Censura na publicidade
O presidente da Câmara Municipal de Londres, Sadiq Khan, decretou em 2016 a proibição total na rede de transportes públicos da cidade de qualquer anúncio destinado a “promover expectativas irrealistas em relação ao corpo” – traduzindo, mulheres bonitas em biquíni ou fato de banho.
Idêntico argumento já havia sido utilizado pelos responsáveis do metro londrino para banir nas plataformas das estações todos os cartazes com nu feminino de Lucas Cranach, o Velho (1472-1553), anunciando uma exposição na Royal Academy dedicada ao pintor renascentista alemão.
Censura no futebol
Bernardo Silva e Benjamin Mendy são grandes jogadores. Actuam num dos principais clubes europeus de futebol, o Manchester City. Antes haviam sido colegas de equipa no Mónaco. Além de colegas, são grandes amigos. Jovens e bem-humorados, costumavam trocar graçolas nas redes sociais. Mas Bernardo (branco) lembrou-se em 2019 de associar o colega francês (negro) à Conguitos, marca de chocolates. Mendy respondeu-lhe com bonequinhos a substituir palavras: três a sorrir, outro a bater palmas.
Logo o internacional português começou a ser alvo de duríssimas críticas nos comentários digitais pelo suposto carácter racista do que havia publicado. Uma organização denominada Kick It Out exigiu aos órgãos federativos ingleses a adopção imediata de medidas punitivas contra o “comportamento ofensivo” de Bernardo Silva.
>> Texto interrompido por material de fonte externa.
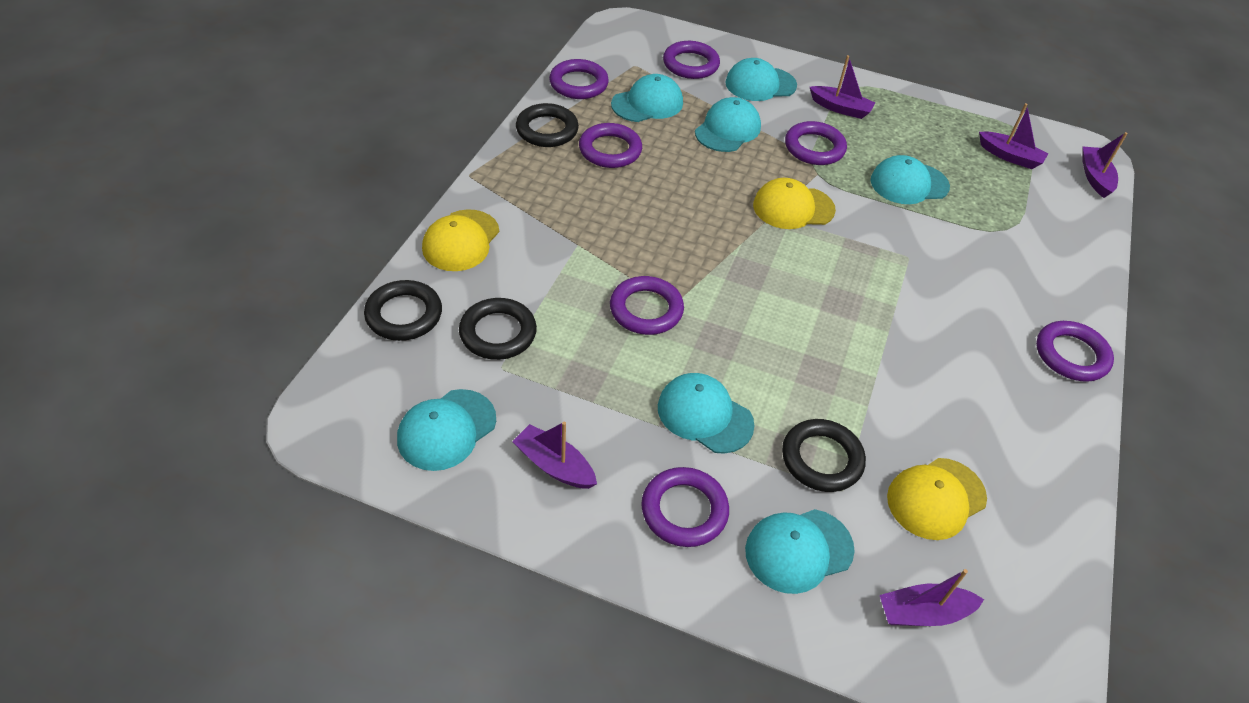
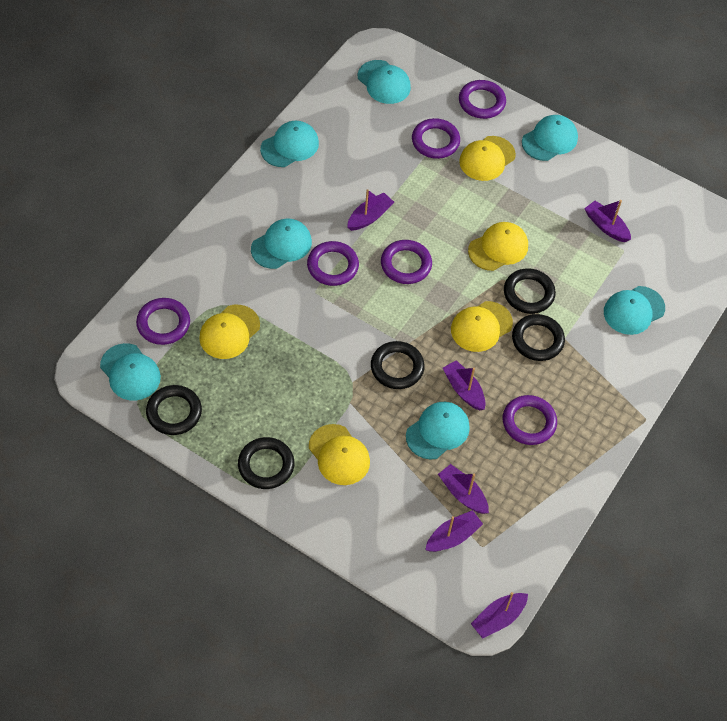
black ring: 4 -> 5
purple boat: 5 -> 6
purple ring: 7 -> 6
yellow cap: 3 -> 5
E assim foi: mesmo tendo apagado a mensagem, o português foi sancionado com 58 mil euros de multa e um jogo de suspensão. A brincadeira ficou-lhe cara. E confirmou como são cada vez mais drásticos os limites à liberdade de expressão.
Censura no Facebook
Almas muito sensíveis nas redes sociais – com destaque para o Facebook – passam o tempo a policiar conteúdos, reclamando sempre novas interdições. Os exemplos são incontáveis. Ficam dois, qualquer deles emblemático.
Em 2018, o icónico quadro “A Liberdade Guiando o Povo”, de Eugène Delacroix (1798-1863), foi banido da galáxia de Mark Zuckerberg porque a figura central exibe um seio nu – símbolo da República Francesa. O “culpado” foi Jocelyn Fiorina, director da peça teatral “Coups de Feu”, que usou aquela imagem para promover online um espectáculo que iria estrear-se em Paris.
Quinze minutos depois do lançamento do anúncio, a administração da rede social bloqueou a divulgação alegando que a reprodução de nus está ali proibida. Já tinha sucedido o mesmo à “Vénus de Willendorf”, estatueta de calcário com 11 centímetros de altura e 25 mil anos de idade.
A culpa, dizem, é do algoritmo. O censor anónimo do nosso tempo. Sem nome nem rosto. Sintoma do admirável mundo novo em que vivemos.
Artigo integralmente publicado na edição de 21 de Maio de 2021.